• _Problem to solve_: Copy all of the records below with "point_idx" swapped for "keypoint_id", changing nothing else and leaving out the pictures.

Keypoint correspondence data:
========================
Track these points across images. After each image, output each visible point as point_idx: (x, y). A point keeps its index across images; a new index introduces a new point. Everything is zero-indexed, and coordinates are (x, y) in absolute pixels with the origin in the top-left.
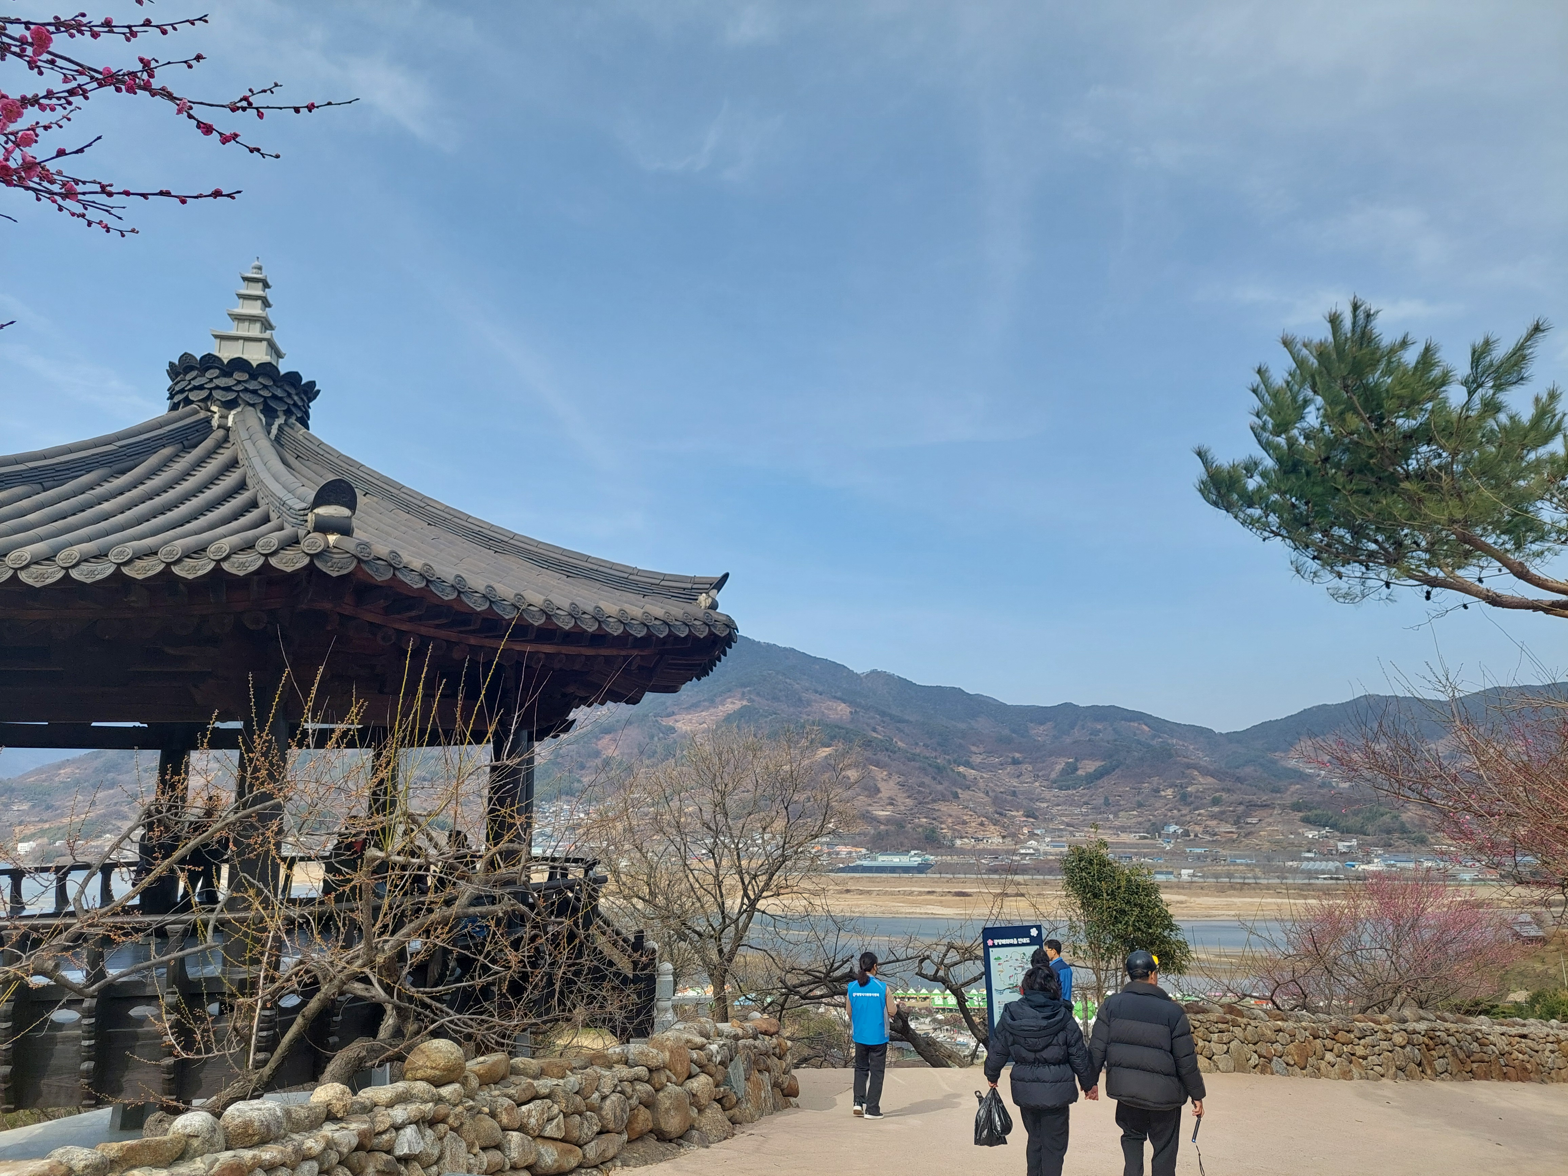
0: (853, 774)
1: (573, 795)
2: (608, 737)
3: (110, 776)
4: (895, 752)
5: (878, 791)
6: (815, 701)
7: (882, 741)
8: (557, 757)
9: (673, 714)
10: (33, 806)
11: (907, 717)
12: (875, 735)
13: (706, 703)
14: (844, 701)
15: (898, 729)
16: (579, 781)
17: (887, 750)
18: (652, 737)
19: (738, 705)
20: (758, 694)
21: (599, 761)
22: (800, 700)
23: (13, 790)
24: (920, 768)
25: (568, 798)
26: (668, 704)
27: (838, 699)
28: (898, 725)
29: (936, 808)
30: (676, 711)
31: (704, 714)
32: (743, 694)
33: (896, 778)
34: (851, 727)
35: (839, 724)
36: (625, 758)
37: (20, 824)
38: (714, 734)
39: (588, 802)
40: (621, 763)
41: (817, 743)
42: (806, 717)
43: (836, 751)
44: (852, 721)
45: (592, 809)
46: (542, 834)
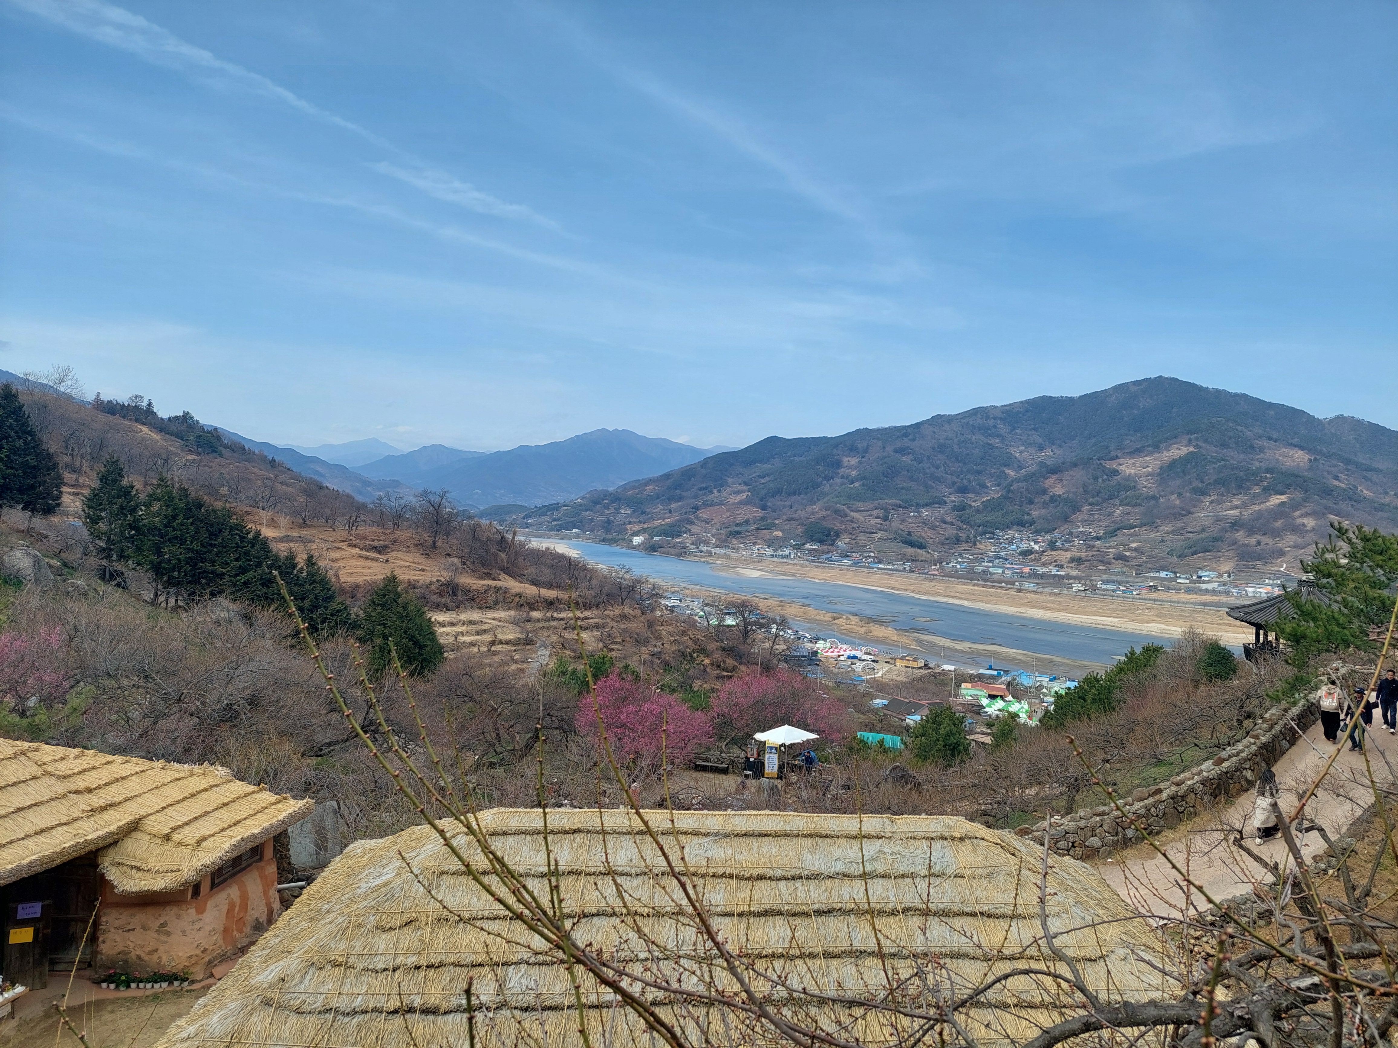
0: (1310, 522)
1: (1023, 526)
2: (1054, 477)
3: (678, 492)
4: (1360, 502)
6: (1269, 448)
7: (1344, 490)
8: (1009, 491)
9: (1117, 457)
10: (634, 511)
11: (1376, 465)
12: (1336, 483)
13: (1150, 449)
14: (1302, 448)
15: (1365, 478)
16: (1028, 514)
17: (1350, 499)
18: (1096, 479)
19: (1184, 451)
20: (1206, 441)
21: (1046, 498)
22: (1252, 447)
23: (620, 499)
24: (1388, 518)
25: (1019, 527)
26: (1111, 448)
27: (1295, 446)
28: (1365, 473)
30: (1119, 455)
31: (1148, 458)
32: (1190, 441)
34: (1309, 475)
35: (1296, 472)
36: (1071, 496)
37: (630, 523)
38: (1158, 478)
39: (1038, 532)
40: (1066, 501)
41: (1270, 490)
42: (1257, 464)
43: (1291, 499)
44: (1311, 469)
45: (1040, 539)
46: (998, 557)
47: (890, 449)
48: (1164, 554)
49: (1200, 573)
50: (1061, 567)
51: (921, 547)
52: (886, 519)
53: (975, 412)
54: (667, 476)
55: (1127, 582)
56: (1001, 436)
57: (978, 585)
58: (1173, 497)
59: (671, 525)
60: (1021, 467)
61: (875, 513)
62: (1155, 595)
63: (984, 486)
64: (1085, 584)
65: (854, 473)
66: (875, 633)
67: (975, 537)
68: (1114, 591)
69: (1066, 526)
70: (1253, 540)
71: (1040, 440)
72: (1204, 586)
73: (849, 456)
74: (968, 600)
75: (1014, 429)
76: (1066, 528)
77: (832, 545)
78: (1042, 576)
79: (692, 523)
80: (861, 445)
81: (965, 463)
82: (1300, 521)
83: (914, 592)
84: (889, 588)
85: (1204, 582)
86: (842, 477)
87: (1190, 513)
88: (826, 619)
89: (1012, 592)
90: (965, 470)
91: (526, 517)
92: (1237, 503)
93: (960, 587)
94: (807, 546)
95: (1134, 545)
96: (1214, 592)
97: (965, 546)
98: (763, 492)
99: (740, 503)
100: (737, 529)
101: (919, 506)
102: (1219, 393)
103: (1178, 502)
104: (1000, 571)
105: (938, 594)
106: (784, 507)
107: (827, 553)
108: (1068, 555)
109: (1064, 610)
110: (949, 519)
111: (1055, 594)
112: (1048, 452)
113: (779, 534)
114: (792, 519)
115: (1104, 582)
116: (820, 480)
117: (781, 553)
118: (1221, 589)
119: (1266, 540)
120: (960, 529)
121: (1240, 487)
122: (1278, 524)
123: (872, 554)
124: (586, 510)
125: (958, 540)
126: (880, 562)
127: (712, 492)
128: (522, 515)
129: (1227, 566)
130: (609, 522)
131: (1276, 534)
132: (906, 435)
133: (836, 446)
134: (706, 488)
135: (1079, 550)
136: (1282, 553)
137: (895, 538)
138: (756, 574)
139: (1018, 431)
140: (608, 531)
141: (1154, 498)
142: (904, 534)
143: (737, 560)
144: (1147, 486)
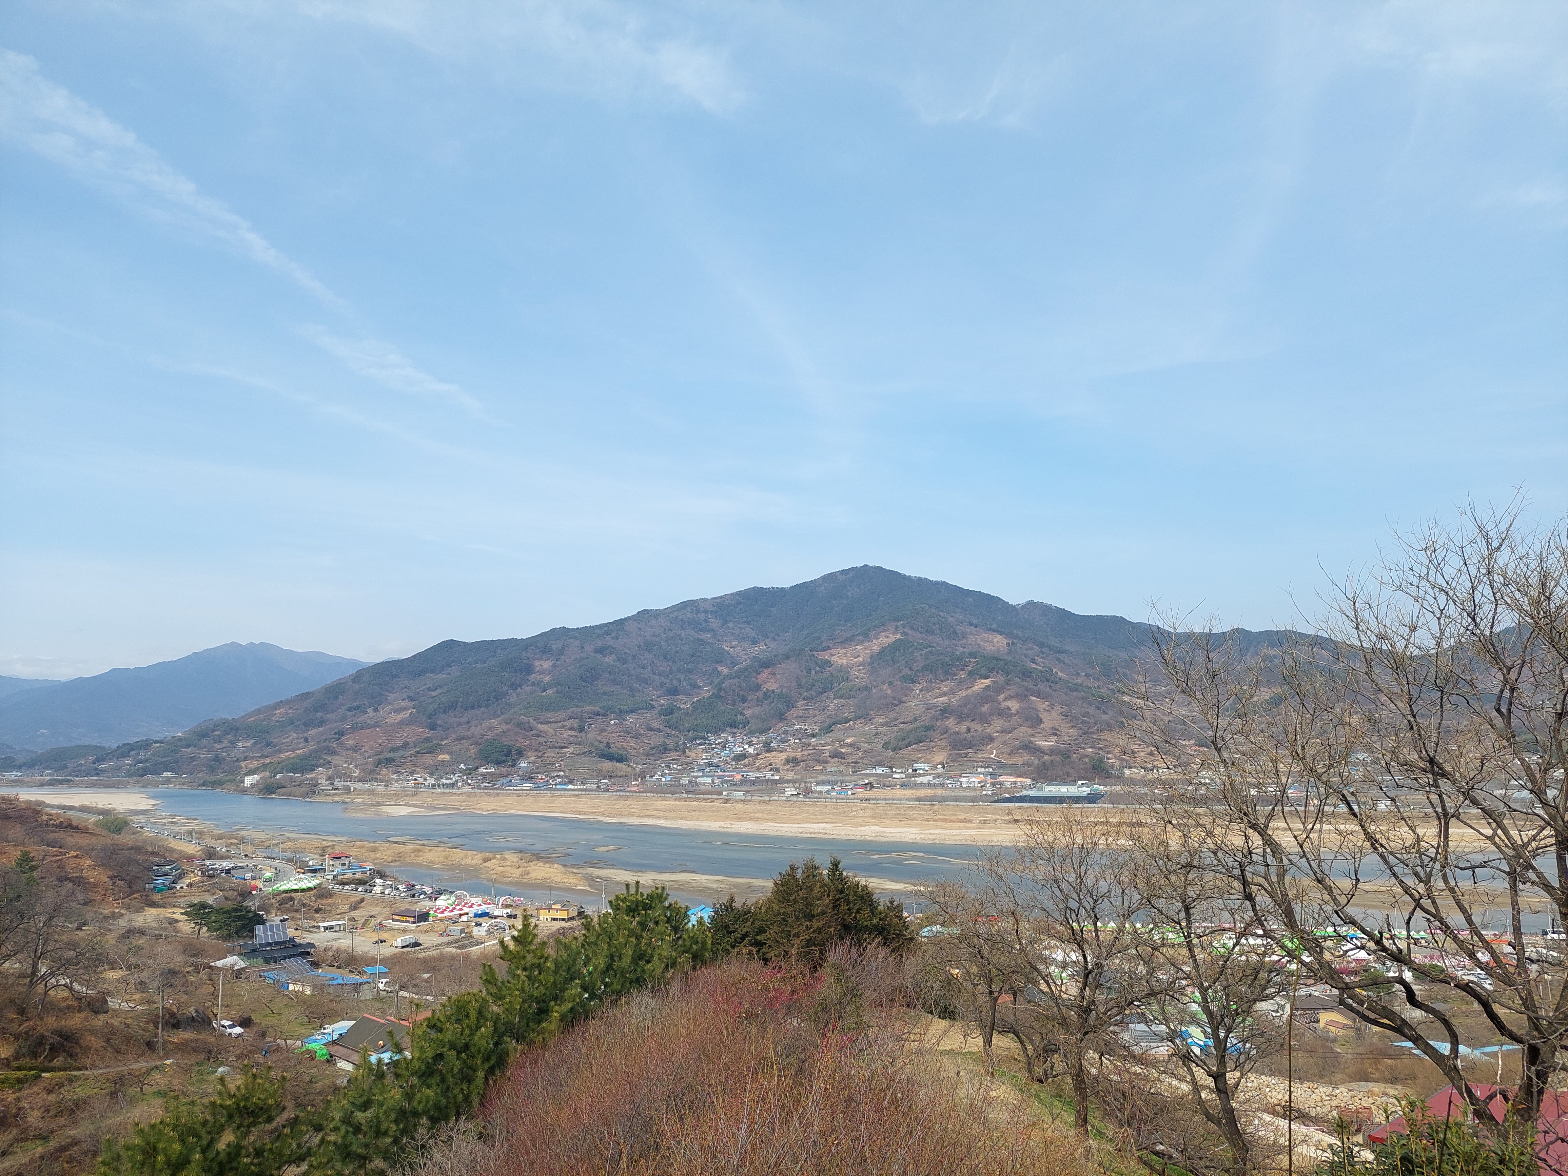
0: (1014, 705)
1: (737, 727)
2: (767, 671)
3: (319, 714)
4: (1056, 683)
5: (1041, 721)
6: (971, 634)
7: (1042, 672)
8: (720, 690)
9: (829, 648)
10: (255, 743)
11: (1066, 648)
12: (1034, 666)
13: (860, 638)
14: (1000, 633)
15: (1058, 659)
16: (742, 714)
17: (1048, 681)
18: (809, 671)
19: (892, 638)
20: (912, 628)
21: (760, 694)
22: (955, 632)
23: (237, 729)
24: (1082, 698)
25: (732, 729)
26: (823, 639)
27: (994, 631)
28: (1057, 656)
29: (1103, 738)
30: (830, 645)
31: (858, 647)
32: (897, 627)
33: (1058, 707)
34: (1010, 658)
35: (997, 656)
36: (785, 691)
37: (245, 759)
38: (869, 667)
39: (752, 733)
40: (781, 696)
41: (974, 675)
42: (961, 650)
43: (995, 682)
44: (1010, 652)
45: (755, 740)
46: (709, 765)
47: (589, 648)
48: (879, 748)
49: (916, 766)
50: (776, 770)
51: (620, 759)
52: (581, 730)
53: (684, 605)
54: (306, 696)
55: (842, 782)
56: (713, 630)
57: (680, 800)
58: (885, 686)
59: (304, 758)
60: (734, 664)
61: (568, 723)
62: (870, 794)
63: (695, 686)
64: (799, 788)
65: (547, 679)
66: (533, 875)
67: (685, 744)
68: (828, 792)
69: (781, 724)
70: (963, 728)
71: (753, 634)
72: (919, 780)
73: (541, 659)
74: (666, 818)
75: (726, 622)
76: (781, 727)
77: (513, 766)
78: (753, 783)
79: (334, 753)
80: (555, 646)
81: (674, 662)
82: (1004, 704)
83: (603, 814)
84: (574, 812)
85: (920, 775)
86: (533, 684)
87: (901, 702)
88: (474, 862)
89: (718, 804)
90: (674, 669)
91: (98, 760)
92: (945, 689)
93: (659, 804)
94: (482, 770)
95: (849, 741)
96: (929, 785)
97: (673, 755)
98: (431, 708)
99: (402, 722)
100: (391, 755)
101: (621, 714)
102: (921, 583)
103: (889, 692)
104: (709, 780)
105: (632, 815)
106: (460, 724)
107: (506, 776)
108: (783, 756)
109: (772, 820)
110: (655, 725)
111: (765, 802)
112: (762, 647)
113: (445, 757)
114: (463, 738)
115: (818, 783)
116: (505, 688)
117: (445, 781)
118: (937, 781)
119: (975, 726)
120: (669, 736)
121: (947, 673)
122: (985, 708)
123: (562, 773)
124: (188, 746)
125: (665, 749)
126: (570, 782)
127: (365, 712)
128: (91, 758)
129: (940, 757)
130: (217, 759)
131: (984, 719)
132: (608, 633)
133: (526, 648)
134: (358, 708)
135: (795, 749)
136: (991, 739)
137: (591, 752)
138: (403, 811)
139: (731, 625)
140: (212, 770)
141: (866, 688)
142: (602, 746)
143: (383, 796)
144: (860, 676)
========================
• _Completed exercise_:
Track these points across images. After each image, output each visible point as keypoint_id: (x, y). A point keeps its index across images; a new index introduces a new point. Everything is zero-indexed, and coordinates are (x, y) in absolute pixels with the origin in the top-left.
0: (853, 774)
1: (573, 795)
2: (608, 737)
3: (110, 776)
4: (895, 752)
5: (878, 791)
6: (815, 701)
7: (882, 741)
8: (557, 757)
9: (673, 714)
10: (33, 806)
11: (907, 717)
12: (875, 735)
13: (706, 703)
14: (844, 701)
15: (898, 729)
16: (579, 781)
17: (887, 750)
18: (652, 737)
19: (738, 705)
20: (758, 694)
21: (599, 761)
22: (800, 700)
23: (13, 790)
24: (920, 768)
25: (568, 798)
26: (668, 704)
27: (838, 699)
28: (898, 725)
29: (936, 808)
30: (676, 711)
31: (704, 714)
32: (743, 694)
33: (896, 778)
34: (851, 727)
35: (839, 724)
36: (625, 758)
37: (20, 824)
38: (714, 734)
39: (588, 802)
40: (621, 763)
41: (817, 743)
42: (806, 717)
43: (836, 751)
44: (852, 721)
45: (592, 809)
46: (542, 834)
0: (1310, 522)
1: (1023, 526)
2: (1054, 477)
3: (678, 492)
4: (1360, 502)
6: (1269, 448)
7: (1344, 490)
8: (1009, 491)
9: (1117, 457)
10: (634, 511)
11: (1376, 465)
12: (1336, 483)
13: (1150, 449)
14: (1302, 448)
15: (1365, 478)
16: (1028, 514)
17: (1350, 499)
18: (1096, 479)
19: (1184, 451)
20: (1206, 441)
21: (1046, 498)
22: (1252, 447)
23: (620, 499)
24: (1388, 518)
25: (1019, 527)
26: (1111, 448)
27: (1295, 446)
28: (1365, 473)
30: (1119, 455)
31: (1148, 458)
32: (1190, 441)
34: (1309, 475)
35: (1296, 472)
36: (1071, 496)
37: (630, 523)
38: (1158, 478)
39: (1038, 532)
40: (1066, 501)
41: (1270, 490)
42: (1257, 464)
43: (1291, 499)
44: (1311, 469)
45: (1040, 539)
46: (998, 557)
47: (890, 449)
48: (1164, 554)
49: (1200, 573)
50: (1061, 567)
51: (921, 547)
52: (886, 519)
53: (975, 412)
54: (667, 476)
55: (1127, 582)
56: (1001, 436)
57: (978, 585)
58: (1173, 497)
59: (671, 525)
60: (1021, 467)
61: (875, 513)
62: (1155, 595)
63: (984, 486)
64: (1085, 584)
65: (854, 473)
66: (875, 633)
67: (975, 537)
68: (1114, 591)
69: (1066, 526)
70: (1253, 540)
71: (1040, 440)
72: (1204, 586)
73: (849, 456)
74: (968, 600)
75: (1014, 429)
76: (1066, 528)
77: (832, 545)
78: (1042, 576)
79: (692, 523)
80: (861, 445)
81: (965, 463)
82: (1300, 521)
83: (914, 592)
84: (889, 588)
85: (1204, 582)
86: (842, 477)
87: (1190, 513)
88: (826, 619)
89: (1012, 592)
90: (965, 470)
91: (526, 517)
92: (1237, 503)
93: (960, 587)
94: (807, 546)
95: (1134, 545)
96: (1214, 592)
97: (965, 546)
98: (763, 492)
99: (740, 503)
100: (737, 529)
101: (919, 506)
102: (1219, 393)
103: (1178, 502)
104: (1000, 571)
105: (938, 594)
106: (784, 507)
107: (827, 553)
108: (1068, 555)
109: (1064, 610)
110: (949, 519)
111: (1055, 594)
112: (1048, 452)
113: (779, 534)
114: (792, 519)
115: (1104, 582)
116: (820, 480)
117: (781, 553)
118: (1221, 589)
119: (1266, 540)
120: (960, 529)
121: (1240, 487)
122: (1278, 524)
123: (872, 554)
124: (586, 510)
125: (958, 540)
126: (880, 562)
127: (712, 492)
128: (522, 515)
129: (1227, 566)
130: (609, 522)
131: (1276, 534)
132: (906, 435)
133: (836, 446)
134: (706, 488)
135: (1079, 550)
136: (1282, 553)
137: (895, 538)
138: (756, 574)
139: (1018, 431)
140: (608, 531)
141: (1154, 498)
142: (904, 534)
143: (737, 560)
144: (1147, 486)
0: (1014, 705)
1: (737, 727)
2: (767, 671)
3: (319, 714)
4: (1056, 683)
5: (1041, 721)
6: (971, 634)
7: (1042, 672)
8: (720, 690)
9: (829, 648)
10: (255, 743)
11: (1066, 648)
12: (1034, 666)
13: (860, 638)
14: (1000, 633)
15: (1058, 659)
16: (742, 714)
17: (1048, 681)
18: (809, 671)
19: (892, 638)
20: (912, 628)
21: (760, 694)
22: (955, 632)
23: (237, 729)
24: (1082, 698)
25: (732, 729)
26: (823, 639)
27: (994, 631)
28: (1057, 656)
29: (1103, 738)
30: (830, 645)
31: (858, 647)
32: (897, 627)
33: (1058, 707)
34: (1010, 658)
35: (997, 656)
36: (785, 691)
37: (245, 759)
38: (869, 667)
39: (752, 733)
40: (781, 696)
41: (974, 675)
42: (961, 650)
43: (995, 682)
44: (1010, 652)
45: (755, 740)
46: (709, 765)
47: (589, 648)
48: (879, 748)
49: (916, 766)
50: (776, 770)
51: (620, 759)
52: (581, 730)
53: (684, 605)
54: (306, 696)
55: (842, 782)
56: (713, 630)
57: (680, 800)
58: (885, 686)
59: (304, 758)
60: (734, 664)
61: (568, 723)
62: (870, 794)
63: (695, 686)
64: (799, 788)
65: (547, 679)
66: (533, 875)
67: (685, 744)
68: (828, 792)
69: (781, 724)
70: (963, 728)
71: (753, 634)
72: (919, 780)
73: (541, 659)
74: (666, 818)
75: (726, 622)
76: (781, 727)
77: (513, 766)
78: (753, 783)
79: (334, 753)
80: (555, 646)
81: (674, 662)
82: (1004, 704)
83: (603, 814)
84: (574, 812)
85: (920, 775)
86: (533, 684)
87: (901, 702)
88: (474, 862)
89: (718, 804)
90: (674, 669)
91: (98, 760)
92: (945, 689)
93: (659, 804)
94: (482, 770)
95: (849, 741)
96: (929, 785)
97: (673, 755)
98: (431, 708)
99: (402, 722)
100: (391, 755)
101: (621, 714)
102: (921, 583)
103: (889, 692)
104: (709, 780)
105: (632, 815)
106: (460, 724)
107: (506, 776)
108: (783, 756)
109: (772, 820)
110: (655, 725)
111: (765, 802)
112: (762, 647)
113: (445, 757)
114: (463, 738)
115: (818, 783)
116: (505, 688)
117: (445, 781)
118: (937, 781)
119: (975, 726)
120: (669, 736)
121: (947, 673)
122: (985, 708)
123: (562, 773)
124: (188, 746)
125: (665, 749)
126: (570, 782)
127: (365, 712)
128: (91, 758)
129: (940, 757)
130: (217, 759)
131: (984, 719)
132: (608, 633)
133: (526, 648)
134: (358, 708)
135: (795, 749)
136: (991, 739)
137: (591, 752)
138: (403, 811)
139: (731, 625)
140: (212, 770)
141: (866, 688)
142: (602, 746)
143: (383, 796)
144: (860, 676)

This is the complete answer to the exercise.